Statement on LGBTQIA+ issues in Kazakhstan
Gathering data on LGBTQIA+ communities in Kazakhstan is a nuanced and intricate process, reflective of the challenges these communities face in a society where issues of sexuality and gender identity often remain sensitive or stigmatized. The compiled data, while providing valuable insights, may not capture the complete scope of LGBTQIA+ experiences due to the vulnerability and limited visibility that these communities navigate. Discrimination, social stigma, and legal barriers contribute to a hesitancy among LGBTQIA+ individuals to openly share their identities and experiences, leading to underrepresentation in many data sources. Consequently, the available data should be interpreted with the understanding that it might not fully reflect the diversity and complexities of LGBTQIA+ communities in Kazakhstan. Acknowledging these limitations is essential for a nuanced appreciation of the challenges and aspirations of these communities, fostering a more empathetic and informed discourse around LGBTQIA+ rights and well-being in the country.
- National Archive of the Republic of Kazakhstan: The National Archive is a central repository for historical documents in Kazakhstan. It likely contains a variety of materials related to women’s history, including official documents, photographs, and records of women’s organizations.
- Kazakh Research Institute of Culture: This institute may have documents, publications, and research related to cultural aspects of women’s history in Kazakhstan.
- Kazakh National University Libraries: University libraries, such as those at Al-Farabi Kazakh National University or other academic institutions, may hold collections related to women’s studies, gender studies, and social history.
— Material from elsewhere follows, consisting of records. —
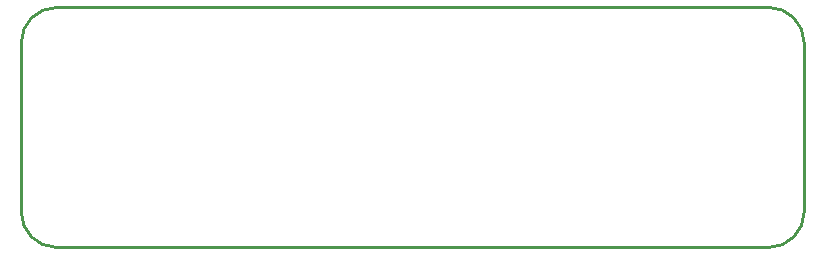
<source format=gko>
G04 Layer: BoardOutlineLayer*
G04 EasyEDA Pro v2.2.27.1, 2024-09-16 11:55:17*
G04 Gerber Generator version 0.3*
G04 Scale: 100 percent, Rotated: No, Reflected: No*
G04 Dimensions in millimeters*
G04 Leading zeros omitted, absolute positions, 3 integers and 5 decimals*
%FSLAX35Y35*%
%MOMM*%
%ADD10C,0.254*%
G75*


G04 Rect Start*
G54D10*
G01X0Y-1732000D02*
G01X0Y-300000D01*
G02X300000Y0I300000J0D01*
G01X6329400Y0D01*
G02X6629400Y-300000I0J-300000D01*
G01X6629400Y-1732000D01*
G02X6329400Y-2032000I-300000J0D01*
G01X300000Y-2032000D01*
G02X0Y-1732000I0J300000D01*
G04 Rect End*

M02*


</source>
- Central State Museum of Kazakhstan: This museum may house exhibits and archival materials related to the history of Kazakhstan, which could include information about women’s roles and contributions.
Here are some notable journals that have published research on gender and sexuality in Central Asia:
- Central Asian Survey: This journal covers a wide range of topics related to Central Asia, including gender and social issues. It often features articles that explore gender dynamics, women’s roles, and cultural aspects of the region.
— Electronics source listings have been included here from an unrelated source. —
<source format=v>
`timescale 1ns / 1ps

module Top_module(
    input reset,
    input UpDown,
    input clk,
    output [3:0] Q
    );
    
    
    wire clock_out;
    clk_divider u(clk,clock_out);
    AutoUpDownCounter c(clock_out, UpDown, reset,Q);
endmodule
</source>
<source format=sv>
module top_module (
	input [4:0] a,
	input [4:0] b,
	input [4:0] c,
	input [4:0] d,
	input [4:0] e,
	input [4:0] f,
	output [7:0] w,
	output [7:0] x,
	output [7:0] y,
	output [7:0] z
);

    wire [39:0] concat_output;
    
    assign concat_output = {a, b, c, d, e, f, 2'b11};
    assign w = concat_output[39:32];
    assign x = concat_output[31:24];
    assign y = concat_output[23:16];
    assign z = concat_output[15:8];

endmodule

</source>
- Central Asian Affairs: This journal covers political, economic, and social issues in Central Asia, including articles that touch on gender and social dynamics in the region.
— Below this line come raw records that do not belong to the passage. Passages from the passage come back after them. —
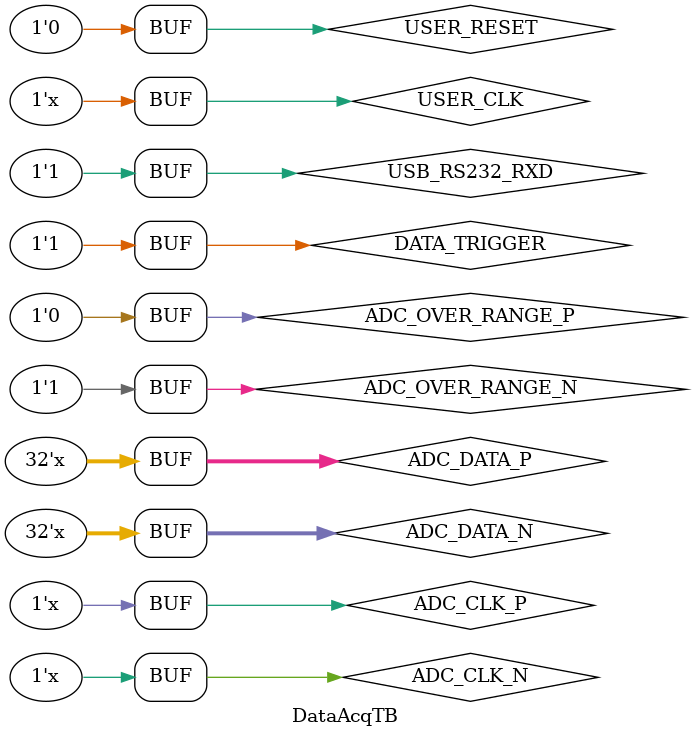
<source format=v>
`timescale 1ns / 1ps
module DataAcqTB(
    );

reg USB_RS232_RXD, USER_RESET, USER_CLK, DATA_TRIGGER, ADC_CALIB, ADC_OVER_RANGE_P, ADC_OVER_RANGE_N, ADC_CLK_P, ADC_CLK_N;
reg [31:0] ADC_DATA_P, ADC_DATA_N;

DataAcqTop UUT (
    .USB_RS232_RXD(USB_RS232_RXD), 
    .USB_RS232_TXD(USB_RS232_TXD), 
	 
    .USER_RESET(USER_RESET), 
    .USER_CLK(USER_CLK), 
    
	 .DATA_TRIGGER(DATA_TRIGGER), 
    
	 .ADC_SCLK(ADC_SCLK), 
    .ADC_SDATA(ADC_SDATA), 
    .ADC_POWER_DOWN(ADC_POWER_DOWN), 
    .ADC_RUN_CALIB(ADC_RUN_CALIB), 
    .ADC_CALIB(ADC_CALIB), 
    .ADC_SCS(ADC_SCS), 
    .ADC_EXTENDED_CONTROL(ADC_EXTENDED_CONTROL), 
    
	 .ADC_OVER_RANGE_P(ADC_OVER_RANGE_P), 
    .ADC_OVER_RANGE_N(ADC_OVER_RANGE_N), 
    
	 .ADC_CLK_P(ADC_CLK_P), 
    .ADC_CLK_N(ADC_CLK_N), 
    
	 .ADC_DATA_P(ADC_DATA_P), 
    .ADC_DATA_N(ADC_DATA_N)
    );

initial begin
	USER_RESET = 0;
	USER_CLK = 0;
	ADC_CLK_P = 1;
	ADC_CLK_N = 0;
	USB_RS232_RXD = 1;
	ADC_OVER_RANGE_P = 0;
	ADC_OVER_RANGE_N = 1;
	
	ADC_DATA_P[7:0] = 8'd0;
	ADC_DATA_P[15:8] = 8'd64;
	ADC_DATA_P[23:16] = 8'd128;
	ADC_DATA_P[31:24] = 8'd192;
	
	DATA_TRIGGER = 0;
	
	#10 USER_RESET = 1;
	#50 USER_RESET = 0;
	
	#200 DATA_TRIGGER = 1;
	
/**
	#1000 USB_RS232_RXD = 0;
	#1085 USB_RS232_RXD = 1;
	#1085 USB_RS232_RXD = 0;
	#5425 USB_RS232_RXD = 1;
	#1085 USB_RS232_RXD = 0;
	#1085 USB_RS232_RXD = 1;
**/
end

always begin
	#2 ADC_CLK_P = ~ADC_CLK_P;
	ADC_CLK_N = ~ADC_CLK_N;
end

always begin
	#12.5 USER_CLK = ~USER_CLK;
end

always begin
	#4 ADC_DATA_P[7:0] = ADC_DATA_P [7:0] + 1;
		ADC_DATA_P[15:8] = ADC_DATA_P [15:8] + 1;
		ADC_DATA_P[23:16] = ADC_DATA_P [23:16] + 1;
		ADC_DATA_P[31:24] = ADC_DATA_P [31:24] + 1;
		ADC_DATA_N[31:0] = ~ADC_DATA_P [31:0];
end
endmodule

</source>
- Inner Asia: While broader in scope, this journal occasionally publishes articles that delve into gender and sexuality issues in Inner Asia, which includes parts of Central Asia.
- Gender, Place & Culture: A Journal of Feminist Geography: Although not exclusive to Central Asia, this journal publishes research on gender, place, and culture from a feminist perspective, and some articles may address gender issues in the region.
- Journal of Contemporary Central and Eastern Europe: This journal covers a range of topics related to the region, including gender and sexuality. It might feature articles that discuss gender dynamics and societal changes in Central Asia.